──────── MATERIALS PROVIDED

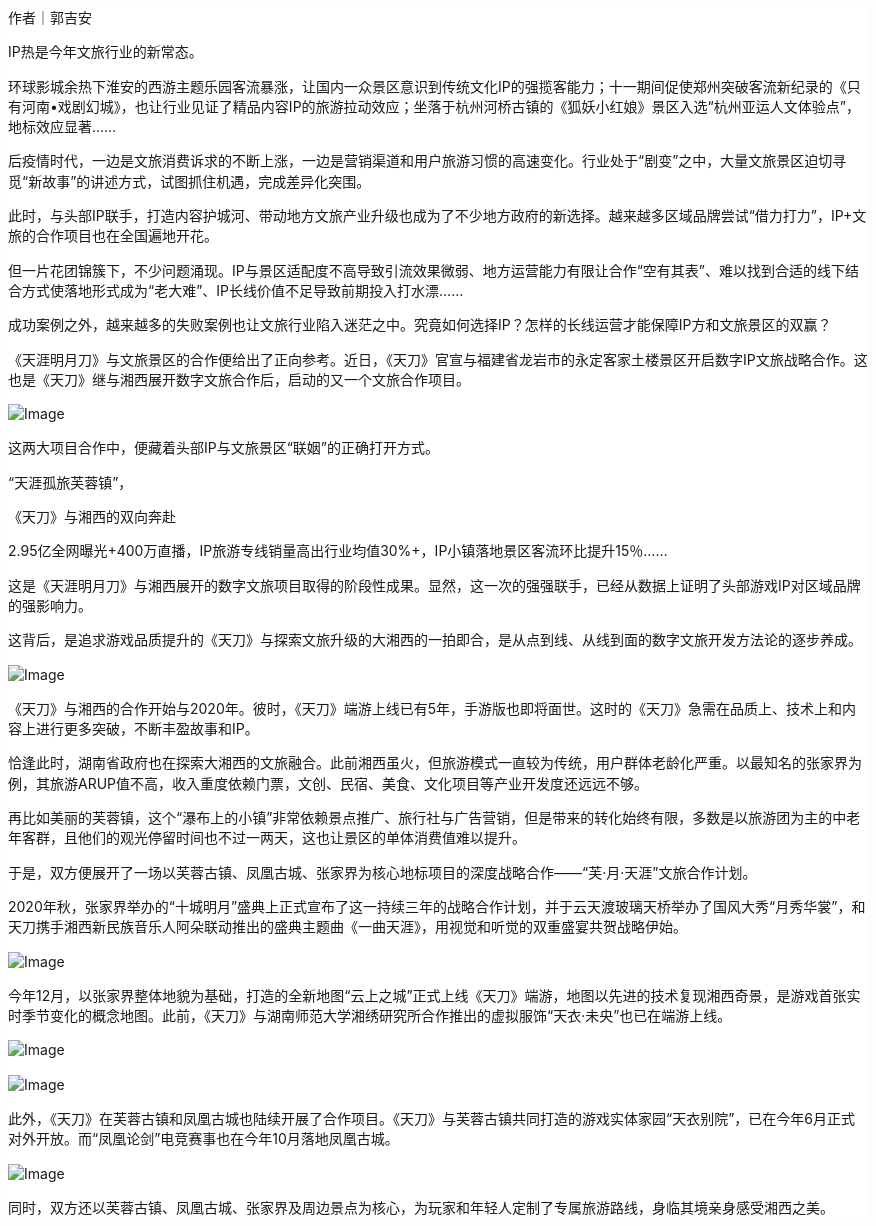 作者｜郭吉安

IP热是今年文旅行业的新常态。

环球影城余热下淮安的西游主题乐园客流暴涨，让国内一众景区意识到传统文化IP的强揽客能力；十一期间促使郑州突破客流新纪录的《只有河南•戏剧幻城》，也让行业见证了精品内容IP的旅游拉动效应；坐落于杭州河桥古镇的《狐妖小红娘》景区入选“杭州亚运人文体验点”，地标效应显著……

后疫情时代，一边是文旅消费诉求的不断上涨，一边是营销渠道和用户旅游习惯的高速变化。行业处于“剧变”之中，大量文旅景区迫切寻觅“新故事”的讲述方式，试图抓住机遇，完成差异化突围。

此时，与头部IP联手，打造内容护城河、带动地方文旅产业升级也成为了不少地方政府的新选择。越来越多区域品牌尝试“借力打力”，IP+文旅的合作项目也在全国遍地开花。

但一片花团锦簇下，不少问题涌现。IP与景区适配度不高导致引流效果微弱、地方运营能力有限让合作“空有其表”、难以找到合适的线下结合方式使落地形式成为“老大难”、IP长线价值不足导致前期投入打水漂……

成功案例之外，越来越多的失败案例也让文旅行业陷入迷茫之中。究竟如何选择IP？怎样的长线运营才能保障IP方和文旅景区的双赢？

《天涯明月刀》与文旅景区的合作便给出了正向参考。近日，《天刀》官宣与福建省龙岩市的永定客家土楼景区开启数字IP文旅战略合作。这也是《天刀》继与湘西展开数字文旅合作后，启动的又一个文旅合作项目。

![Image](https://p6.toutiaoimg.com/origin/tos-cn-i-qvj2lq49k0/14897eeab2244d19a8469c6f9466ad6e.png?from=pc)

这两大项目合作中，便藏着头部IP与文旅景区“联姻”的正确打开方式。

“天涯孤旅芙蓉镇”，

《天刀》与湘西的双向奔赴

2.95亿全网曝光+400万直播，IP旅游专线销量高出行业均值30%+，IP小镇落地景区客流环比提升15％……

这是《天涯明月刀》与湘西展开的数字文旅项目取得的阶段性成果。显然，这一次的强强联手，已经从数据上证明了头部游戏IP对区域品牌的强影响力。

这背后，是追求游戏品质提升的《天刀》与探索文旅升级的大湘西的一拍即合，是从点到线、从线到面的数字文旅开发方法论的逐步养成。

![Image](https://p6.toutiaoimg.com/origin/tos-cn-i-qvj2lq49k0/c3b131b52b04425da2d439ed39ec5df5.png?from=pc)

《天刀》与湘西的合作开始与2020年。彼时，《天刀》端游上线已有5年，手游版也即将面世。这时的《天刀》急需在品质上、技术上和内容上进行更多突破，不断丰盈故事和IP。

恰逢此时，湖南省政府也在探索大湘西的文旅融合。此前湘西虽火，但旅游模式一直较为传统，用户群体老龄化严重。以最知名的张家界为例，其旅游ARUP值不高，收入重度依赖门票，文创、民宿、美食、文化项目等产业开发度还远远不够。

再比如美丽的芙蓉镇，这个“瀑布上的小镇”非常依赖景点推广、旅行社与广告营销，但是带来的转化始终有限，多数是以旅游团为主的中老年客群，且他们的观光停留时间也不过一两天，这也让景区的单体消费值难以提升。

于是，双方便展开了一场以芙蓉古镇、凤凰古城、张家界为核心地标项目的深度战略合作——“芙·月·天涯”文旅合作计划。

2020年秋，张家界举办的“十城明月”盛典上正式宣布了这一持续三年的战略合作计划，并于云天渡玻璃天桥举办了国风大秀“月秀华裳”，和天刀携手湘西新民族音乐人阿朵联动推出的盛典主题曲《一曲天涯》，用视觉和听觉的双重盛宴共贺战略伊始。

![Image](https://p6.toutiaoimg.com/origin/tos-cn-i-qvj2lq49k0/0d6c621b253540ebae9ce82e3b9c8f86.png?from=pc)

今年12月，以张家界整体地貌为基础，打造的全新地图“云上之城”正式上线《天刀》端游，地图以先进的技术复现湘西奇景，是游戏首张实时季节变化的概念地图。此前，《天刀》与湖南师范大学湘绣研究所合作推出的虚拟服饰“天衣·未央”也已在端游上线。

![Image](https://p6.toutiaoimg.com/origin/tos-cn-i-qvj2lq49k0/83cd6fd9e7a7440ca6dd475a9a50ed6c.png?from=pc)

![Image](https://p6.toutiaoimg.com/origin/tos-cn-i-qvj2lq49k0/2bccecc875e148e5ab8f9ffc7a545a99.png?from=pc)

此外，《天刀》在芙蓉古镇和凤凰古城也陆续开展了合作项目。《天刀》与芙蓉古镇共同打造的游戏实体家园“天衣别院”，已在今年6月正式对外开放。而“凤凰论剑”电竞赛事也在今年10月落地凤凰古城。

![Image](https://p6.toutiaoimg.com/origin/tos-cn-i-qvj2lq49k0/3a062411f0c34c03b5cbe2b0dc702139.png?from=pc)

同时，双方还以芙蓉古镇、凤凰古城、张家界及周边景点为核心，为玩家和年轻人定制了专属旅游路线，身临其境亲身感受湘西之美。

────────────────

▸ INSTRUCTIONS FOR THE TASK
Your reply should contain only the number of lines in the entries above with the word "https".

▸ SOLUTION BELOW
6